Saved data entries

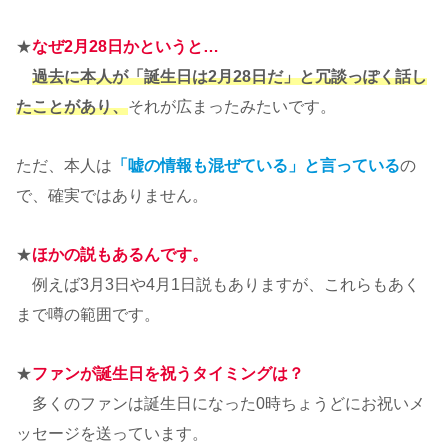
★
なぜ2月28日かというと…
過去に本人が「誕生日は2月28日だ」と冗談っぽく話し
たことがあり、
それが広まったみたいです。
ただ、本人は
「嘘の情報も混ぜている」と言っている
の
で、確実ではありません。
★
ほかの説もあるんです。
例えば3月3日や4月1日説もありますが、これらもあく
まで噂の範囲です。
★
ファンが誕生日を祝うタイミングは？
多くのファンは誕生日になった0時ちょうどにお祝いメ
ッセージを送っています。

## TASK ITEM
Print the lines above exactly, leaving out the pictures.

## EXERCISE RESULT
★
なぜ2月28日かというと…
過去に本人が「誕生日は2月28日だ」と冗談っぽく話し
たことがあり、
それが広まったみたいです。
ただ、本人は
「嘘の情報も混ぜている」と言っている
の
で、確実ではありません。
★
ほかの説もあるんです。
例えば3月3日や4月1日説もありますが、これらもあく
まで噂の範囲です。
★
ファンが誕生日を祝うタイミングは？
多くのファンは誕生日になった0時ちょうどにお祝いメ
ッセージを送っています。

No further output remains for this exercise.